University of Florida Unveils New Engineering Building Designed for Next Wave of Innovation

In Events, Featured, In the Headlines, News, Transformation

Photograph of the Herbert Wertheim Laboratory for Engineering Excellence on the University of Florida campus

This story was originally published on The Gainesville Sun website.

The University of Florida’s Herbert Wertheim College of Engineering celebrated the opening of its Laboratory for Engineering Excellence on Thursday morning. 

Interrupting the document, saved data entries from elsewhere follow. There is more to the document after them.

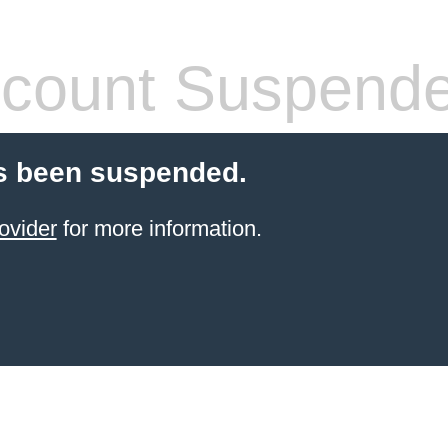
count Suspend
s been suspended.
ovider
for more information.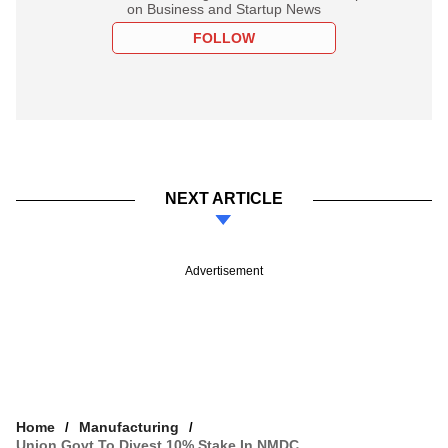
on Business and Startup News
FOLLOW
NEXT ARTICLE
Advertisement
Home
Manufacturing
Union Govt To Divest 10% Stake In NMDC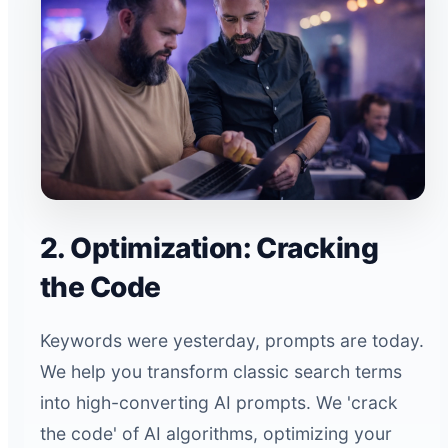
2. Optimization: Cracking
the Code
Keywords were yesterday, prompts are today.
We help you transform classic search terms
into high-converting AI prompts. We 'crack
the code' of AI algorithms, optimizing your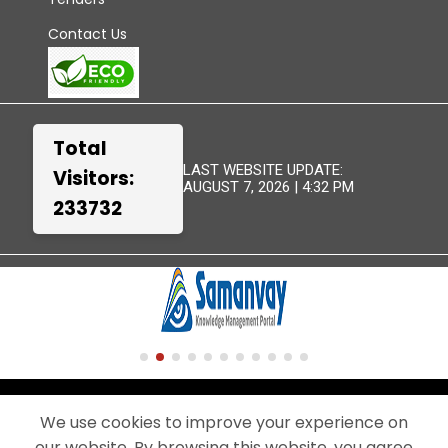
Contact Us
Total
LAST WEBSITE UPDATE:
Visitors:
AUGUST 7, 2026 | 4:32 PM
233732
TERMS &
WEBSITE
DISCLAIMER
SITEMAP
CONDITIONS
POLICIES
We use cookies to improve your experience on
our website. By browsing this website, you agree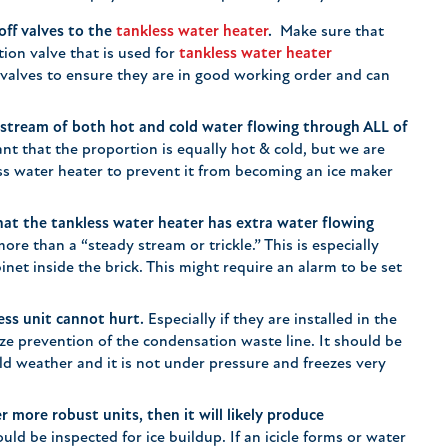
off valves to the
tankless water heater
.
Make sure that
tion valve that is used for
tankless water heater
 valves to ensure they are in good working order and can
 stream of both hot and cold water flowing through ALL of
ant that the proportion is equally hot & cold, but we are
ss water heater to prevent it from becoming an ice maker
hat the tankless water heater has extra water flowing
re than a “steady stream or trickle.” This is especially
binet inside the brick. This might require an alarm to be set
ess unit cannot hurt.
Especially if they are installed in the
eze prevention of the condensation waste line. It should be
ld weather and it is not under pressure and freezes very
r more robust units, then it will likely produce
uld be inspected for ice buildup. If an icicle forms or water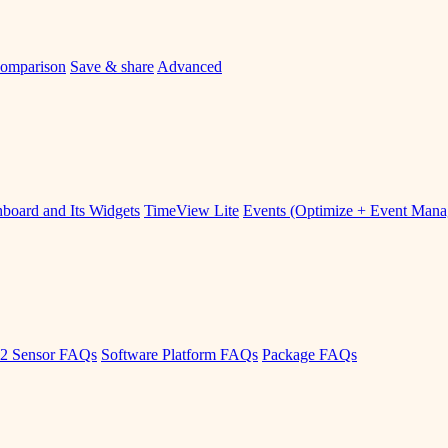
omparison
Save & share
Advanced
board and Its Widgets
TimeView Lite
Events (Optimize + Event Man
2 Sensor FAQs
Software Platform FAQs
Package FAQs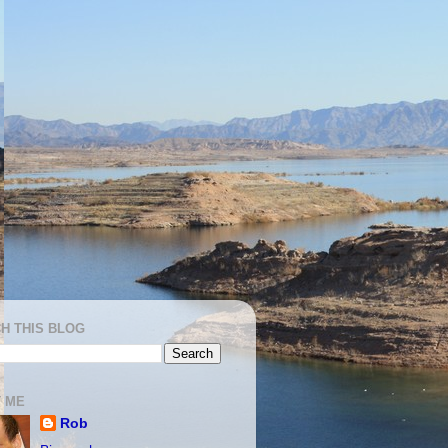
H THIS BLOG
 ME
Rob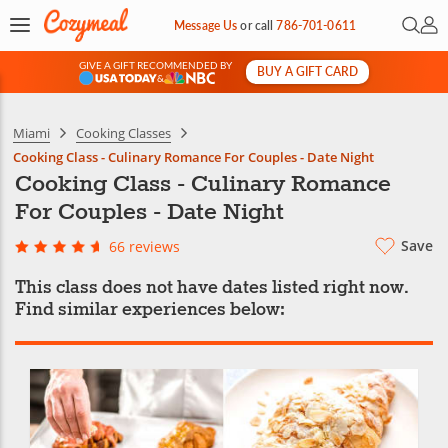
Open 
My 
Message Us
or
call
786-701-0611
GIVE A GIFT RECOMMENDED BY
BUY A GIFT CARD
&
Miami
Cooking Classes
Cooking Class - Culinary Romance For Couples - Date Night
Cooking Class - Culinary Romance
For Couples - Date Night
Save
66 reviews
This class does not have dates listed right now.
Find similar experiences below: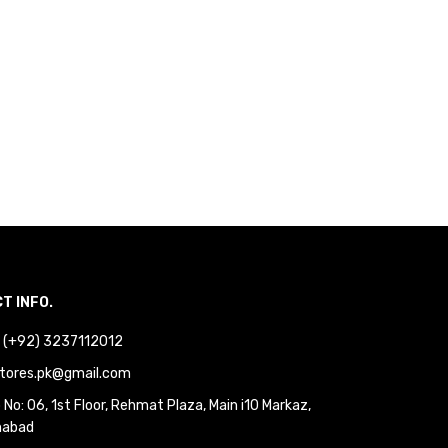
T INFO.
 : (+92) 3237112012
tores.pk@gmail.com
No: 06, 1st Floor, Rehmat Plaza, Main i10 Markaz,
mabad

The new steel and glass building is meant to provide educational enrichment for engineering students, employing a nontraditional classroom style where lectures are watched online and classroom time is dedicated to hands-on work, said Erik Sander, the executive director of the Florida Engineering Experiment Station and director of UF’s Engineering Innovation Institute. 

Classes in this building are for all types of engineering students, and it especially focuses on leadership and innovation, Sander said. 

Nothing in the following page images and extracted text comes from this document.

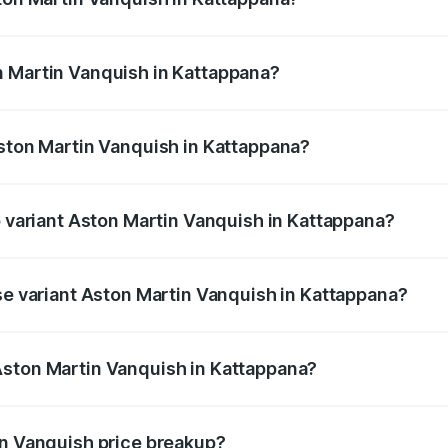
anquish ranges from ₹6.40 Cr and ₹6.90 Cr. On-road prices v
ges.
n Martin Vanquish in Kattappana?
 Aston Martin Vanquish in Kattappana will be ₹83.71 lakhs.
Aston Martin Vanquish in Kattappana?
of Aston Martin Vanquish in Kattappana is ₹32.57 lakhs
p variant Aston Martin Vanquish in Kattappana?
rice is ₹9.61 Cr Lakh in Kattappana.
ase variant Aston Martin Vanquish in Kattappana?
price is ₹9.61 Cr Lakh in Kattappana.
Aston Martin Vanquish in Kattappana?
nt of Aston Martin Vanquish in Kattappana is ₹8.37 Cr.
in Vanquish price breakup?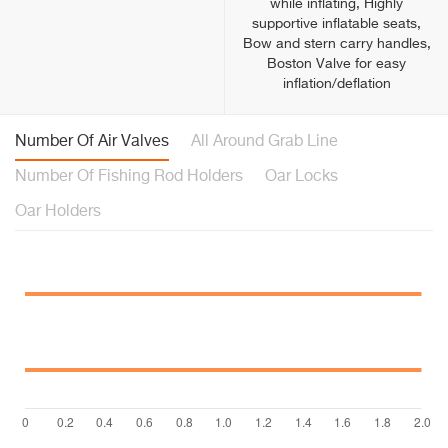
while inflating, Highly
supportive inflatable seats,
Bow and stern carry handles,
Boston Valve for easy
inflation/deflation
Number Of Air Valves
All Around Grab Line
Number Of Fishing Rod Holders
Oar Locks
Oar Holders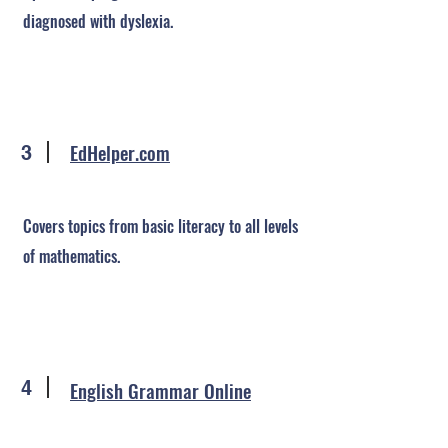
diagnosed with dyslexia.
EdHelper.com
3
Covers topics from basic literacy to all levels
of mathematics.
4
English Grammar Online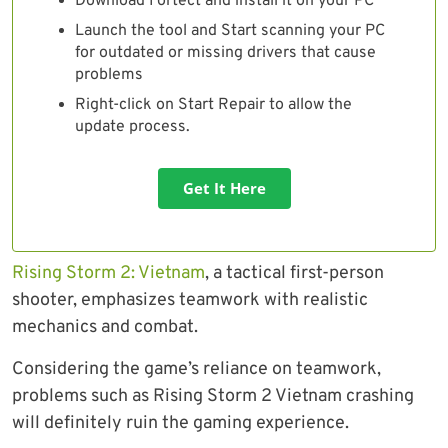
Download Fortect and install it on your PC
Launch the tool and Start scanning your PC
for outdated or missing drivers that cause
problems
Right-click on Start Repair to allow the
update process.
Get It Here
Rising Storm 2: Vietnam
, a tactical first-person
shooter, emphasizes teamwork with realistic
mechanics and combat.
Considering the game’s reliance on teamwork,
problems such as Rising Storm 2 Vietnam crashing
will definitely ruin the gaming experience.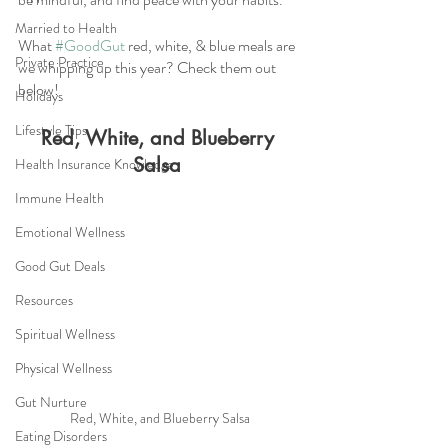
Married to Health
What 
#GoodGut
 red, white, & blue meals are 
Private Practice
we whipping up this year? Check them out 
below! 
Holidays
Lifestyle Tips
Red, White, and Blueberry 
Salsa
Health Insurance Knowledge
Immune Health
Emotional Wellness
Good Gut Deals
Resources
Spiritual Wellness
Physical Wellness
Gut Nurture
Red, White, and Blueberry Salsa
Eating Disorders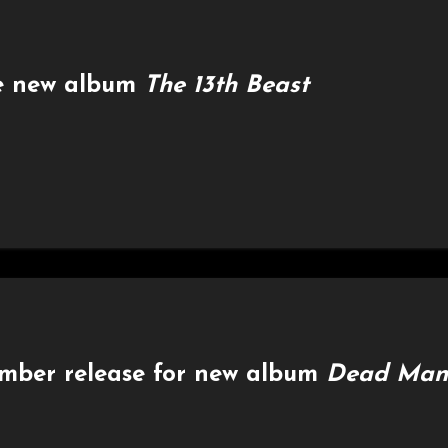
e new album
The 13th Beast
ember release for new album
Dead Man’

Hans van Oostrom, the chair of the Department of Engineering Education, said he was involved in the design of the building and some of the educational spaces, and he thinks the students can truly learn makerspace skills with state of the art technology.

“They just love to work together and learn together, and it creates a community rather than everybody on their own,” von Oostrom said. 

The new building includes state-of-the-art tools and technology, including advanced 3-D printers, a prototyping lab, a 50,000-psi water cutter that could cut titanium, and a global teleconferencing facility with 27 screens to work with alumni and companies all over the world, said Helen Goh, the college’s director for marketing and communications.

The building opened this semester after starting construction in October 2016, Goh said. Construction was completed before 2021, but the pandemic delayed the opening alongside a shortage in materials like lumber and aluminum. 

The project’s cost was $72.5 million, including utility upgrades to this area of campus, said Hessy Fernandez, the director of issues management and crisis communications at UF. Its cost was funded through a $300 million public-private partnership between the state, UF, Herbert Wertheim and the college’s alumni and supporters, Goh said.